#### Available records
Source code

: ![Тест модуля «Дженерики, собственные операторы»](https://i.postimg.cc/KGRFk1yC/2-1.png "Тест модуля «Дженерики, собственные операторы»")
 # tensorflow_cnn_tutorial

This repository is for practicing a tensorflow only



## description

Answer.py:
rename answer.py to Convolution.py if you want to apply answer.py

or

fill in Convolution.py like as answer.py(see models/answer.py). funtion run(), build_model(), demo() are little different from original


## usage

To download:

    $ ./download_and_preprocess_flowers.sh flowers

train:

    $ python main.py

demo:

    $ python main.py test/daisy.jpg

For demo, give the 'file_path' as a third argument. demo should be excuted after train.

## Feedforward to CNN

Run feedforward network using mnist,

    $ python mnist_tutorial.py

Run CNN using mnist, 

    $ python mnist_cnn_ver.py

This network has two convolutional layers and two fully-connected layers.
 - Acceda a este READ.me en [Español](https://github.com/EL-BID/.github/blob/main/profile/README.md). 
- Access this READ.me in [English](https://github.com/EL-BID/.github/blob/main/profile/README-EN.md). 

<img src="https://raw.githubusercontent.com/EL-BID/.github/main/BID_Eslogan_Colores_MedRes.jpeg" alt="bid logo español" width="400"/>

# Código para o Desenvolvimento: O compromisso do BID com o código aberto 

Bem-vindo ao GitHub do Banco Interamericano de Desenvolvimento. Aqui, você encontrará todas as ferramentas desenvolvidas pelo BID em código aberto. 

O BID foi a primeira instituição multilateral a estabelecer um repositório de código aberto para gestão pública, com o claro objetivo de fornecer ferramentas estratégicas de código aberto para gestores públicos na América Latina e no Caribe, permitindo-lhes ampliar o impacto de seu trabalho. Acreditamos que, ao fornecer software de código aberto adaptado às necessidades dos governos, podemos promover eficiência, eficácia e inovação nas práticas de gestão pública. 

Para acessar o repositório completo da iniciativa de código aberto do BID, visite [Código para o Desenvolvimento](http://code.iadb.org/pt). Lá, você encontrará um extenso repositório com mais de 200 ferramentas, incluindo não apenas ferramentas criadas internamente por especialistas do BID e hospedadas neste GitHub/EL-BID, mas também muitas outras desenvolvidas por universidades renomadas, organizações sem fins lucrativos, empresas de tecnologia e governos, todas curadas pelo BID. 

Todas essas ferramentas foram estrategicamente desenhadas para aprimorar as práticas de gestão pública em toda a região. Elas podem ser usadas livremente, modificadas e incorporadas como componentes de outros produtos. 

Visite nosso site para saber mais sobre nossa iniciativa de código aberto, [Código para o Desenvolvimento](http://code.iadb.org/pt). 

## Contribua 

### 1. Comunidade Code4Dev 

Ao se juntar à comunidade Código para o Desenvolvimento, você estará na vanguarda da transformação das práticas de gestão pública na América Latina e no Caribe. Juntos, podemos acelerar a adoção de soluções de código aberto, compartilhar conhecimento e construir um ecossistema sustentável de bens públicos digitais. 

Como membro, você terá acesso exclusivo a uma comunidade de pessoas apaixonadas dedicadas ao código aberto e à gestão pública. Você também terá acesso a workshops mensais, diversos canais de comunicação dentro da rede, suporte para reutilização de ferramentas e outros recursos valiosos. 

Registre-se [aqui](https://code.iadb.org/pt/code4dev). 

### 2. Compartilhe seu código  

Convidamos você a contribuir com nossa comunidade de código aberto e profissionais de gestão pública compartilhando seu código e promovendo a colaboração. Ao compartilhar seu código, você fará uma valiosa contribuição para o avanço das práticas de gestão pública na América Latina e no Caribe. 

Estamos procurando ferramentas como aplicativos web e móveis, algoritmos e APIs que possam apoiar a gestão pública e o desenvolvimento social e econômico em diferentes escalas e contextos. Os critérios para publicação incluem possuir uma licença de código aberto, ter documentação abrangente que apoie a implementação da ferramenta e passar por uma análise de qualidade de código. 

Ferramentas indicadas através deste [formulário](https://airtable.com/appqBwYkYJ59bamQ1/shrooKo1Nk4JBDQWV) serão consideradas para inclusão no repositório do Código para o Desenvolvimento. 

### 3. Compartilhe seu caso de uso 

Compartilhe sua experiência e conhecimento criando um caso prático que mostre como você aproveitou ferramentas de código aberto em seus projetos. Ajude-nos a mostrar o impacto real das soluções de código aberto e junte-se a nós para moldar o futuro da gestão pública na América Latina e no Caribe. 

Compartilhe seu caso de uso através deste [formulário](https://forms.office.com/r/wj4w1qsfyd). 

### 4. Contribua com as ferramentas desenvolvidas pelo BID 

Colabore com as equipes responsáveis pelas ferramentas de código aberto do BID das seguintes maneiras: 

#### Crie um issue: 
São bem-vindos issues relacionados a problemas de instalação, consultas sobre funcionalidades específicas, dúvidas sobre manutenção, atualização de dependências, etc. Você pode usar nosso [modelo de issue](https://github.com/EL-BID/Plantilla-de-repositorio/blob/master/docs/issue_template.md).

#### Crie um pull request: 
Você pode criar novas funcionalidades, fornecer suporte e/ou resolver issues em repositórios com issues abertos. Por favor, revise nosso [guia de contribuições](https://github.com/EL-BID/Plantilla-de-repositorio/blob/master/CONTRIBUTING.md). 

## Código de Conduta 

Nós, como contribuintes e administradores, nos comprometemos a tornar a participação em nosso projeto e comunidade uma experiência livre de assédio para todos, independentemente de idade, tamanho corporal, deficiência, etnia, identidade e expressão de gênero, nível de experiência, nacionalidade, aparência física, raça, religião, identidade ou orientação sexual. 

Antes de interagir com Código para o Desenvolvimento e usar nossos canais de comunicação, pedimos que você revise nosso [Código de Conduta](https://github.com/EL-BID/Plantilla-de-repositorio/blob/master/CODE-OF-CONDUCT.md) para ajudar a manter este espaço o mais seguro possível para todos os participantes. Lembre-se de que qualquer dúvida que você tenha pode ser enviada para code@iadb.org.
########
**Your goal**
Retype all of the data above word for word, changing nothing.

**Task output**
Source code

: ![Тест модуля «Дженерики, собственные операторы»](https://i.postimg.cc/KGRFk1yC/2-1.png "Тест модуля «Дженерики, собственные операторы»")
 # tensorflow_cnn_tutorial

This repository is for practicing a tensorflow only



## description

Answer.py:
rename answer.py to Convolution.py if you want to apply answer.py

or

fill in Convolution.py like as answer.py(see models/answer.py). funtion run(), build_model(), demo() are little different from original


## usage

To download:

    $ ./download_and_preprocess_flowers.sh flowers

train:

    $ python main.py

demo:

    $ python main.py test/daisy.jpg

For demo, give the 'file_path' as a third argument. demo should be excuted after train.

## Feedforward to CNN

Run feedforward network using mnist,

    $ python mnist_tutorial.py

Run CNN using mnist, 

    $ python mnist_cnn_ver.py

This network has two convolutional layers and two fully-connected layers.
 - Acceda a este READ.me en [Español](https://github.com/EL-BID/.github/blob/main/profile/README.md). 
- Access this READ.me in [English](https://github.com/EL-BID/.github/blob/main/profile/README-EN.md). 

<img src="https://raw.githubusercontent.com/EL-BID/.github/main/BID_Eslogan_Colores_MedRes.jpeg" alt="bid logo español" width="400"/>

# Código para o Desenvolvimento: O compromisso do BID com o código aberto 

Bem-vindo ao GitHub do Banco Interamericano de Desenvolvimento. Aqui, você encontrará todas as ferramentas desenvolvidas pelo BID em código aberto. 

O BID foi a primeira instituição multilateral a estabelecer um repositório de código aberto para gestão pública, com o claro objetivo de fornecer ferramentas estratégicas de código aberto para gestores públicos na América Latina e no Caribe, permitindo-lhes ampliar o impacto de seu trabalho. Acreditamos que, ao fornecer software de código aberto adaptado às necessidades dos governos, podemos promover eficiência, eficácia e inovação nas práticas de gestão pública. 

Para acessar o repositório completo da iniciativa de código aberto do BID, visite [Código para o Desenvolvimento](http://code.iadb.org/pt). Lá, você encontrará um extenso repositório com mais de 200 ferramentas, incluindo não apenas ferramentas criadas internamente por especialistas do BID e hospedadas neste GitHub/EL-BID, mas também muitas outras desenvolvidas por universidades renomadas, organizações sem fins lucrativos, empresas de tecnologia e governos, todas curadas pelo BID. 

Todas essas ferramentas foram estrategicamente desenhadas para aprimorar as práticas de gestão pública em toda a região. Elas podem ser usadas livremente, modificadas e incorporadas como componentes de outros produtos. 

Visite nosso site para saber mais sobre nossa iniciativa de código aberto, [Código para o Desenvolvimento](http://code.iadb.org/pt). 

## Contribua 

### 1. Comunidade Code4Dev 

Ao se juntar à comunidade Código para o Desenvolvimento, você estará na vanguarda da transformação das práticas de gestão pública na América Latina e no Caribe. Juntos, podemos acelerar a adoção de soluções de código aberto, compartilhar conhecimento e construir um ecossistema sustentável de bens públicos digitais. 

Como membro, você terá acesso exclusivo a uma comunidade de pessoas apaixonadas dedicadas ao código aberto e à gestão pública. Você também terá acesso a workshops mensais, diversos canais de comunicação dentro da rede, suporte para reutilização de ferramentas e outros recursos valiosos. 

Registre-se [aqui](https://code.iadb.org/pt/code4dev). 

### 2. Compartilhe seu código  

Convidamos você a contribuir com nossa comunidade de código aberto e profissionais de gestão pública compartilhando seu código e promovendo a colaboração. Ao compartilhar seu código, você fará uma valiosa contribuição para o avanço das práticas de gestão pública na América Latina e no Caribe. 

Estamos procurando ferramentas como aplicativos web e móveis, algoritmos e APIs que possam apoiar a gestão pública e o desenvolvimento social e econômico em diferentes escalas e contextos. Os critérios para publicação incluem possuir uma licença de código aberto, ter documentação abrangente que apoie a implementação da ferramenta e passar por uma análise de qualidade de código. 

Ferramentas indicadas através deste [formulário](https://airtable.com/appqBwYkYJ59bamQ1/shrooKo1Nk4JBDQWV) serão consideradas para inclusão no repositório do Código para o Desenvolvimento. 

### 3. Compartilhe seu caso de uso 

Compartilhe sua experiência e conhecimento criando um caso prático que mostre como você aproveitou ferramentas de código aberto em seus projetos. Ajude-nos a mostrar o impacto real das soluções de código aberto e junte-se a nós para moldar o futuro da gestão pública na América Latina e no Caribe. 

Compartilhe seu caso de uso através deste [formulário](https://forms.office.com/r/wj4w1qsfyd). 

### 4. Contribua com as ferramentas desenvolvidas pelo BID 

Colabore com as equipes responsáveis pelas ferramentas de código aberto do BID das seguintes maneiras: 

#### Crie um issue: 
São bem-vindos issues relacionados a problemas de instalação, consultas sobre funcionalidades específicas, dúvidas sobre manutenção, atualização de dependências, etc. Você pode usar nosso [modelo de issue](https://github.com/EL-BID/Plantilla-de-repositorio/blob/master/docs/issue_template.md).

#### Crie um pull request: 
Você pode criar novas funcionalidades, fornecer suporte e/ou resolver issues em repositórios com issues abertos. Por favor, revise nosso [guia de contribuições](https://github.com/EL-BID/Plantilla-de-repositorio/blob/master/CONTRIBUTING.md). 

## Código de Conduta 

Nós, como contribuintes e administradores, nos comprometemos a tornar a participação em nosso projeto e comunidade uma experiência livre de assédio para todos, independentemente de idade, tamanho corporal, deficiência, etnia, identidade e expressão de gênero, nível de experiência, nacionalidade, aparência física, raça, religião, identidade ou orientação sexual. 

Antes de interagir com Código para o Desenvolvimento e usar nossos canais de comunicação, pedimos que você revise nosso [Código de Conduta](https://github.com/EL-BID/Plantilla-de-repositorio/blob/master/CODE-OF-CONDUCT.md) para ajudar a manter este espaço o mais seguro possível para todos os participantes. Lembre-se de que qualquer dúvida que você tenha pode ser enviada para code@iadb.org.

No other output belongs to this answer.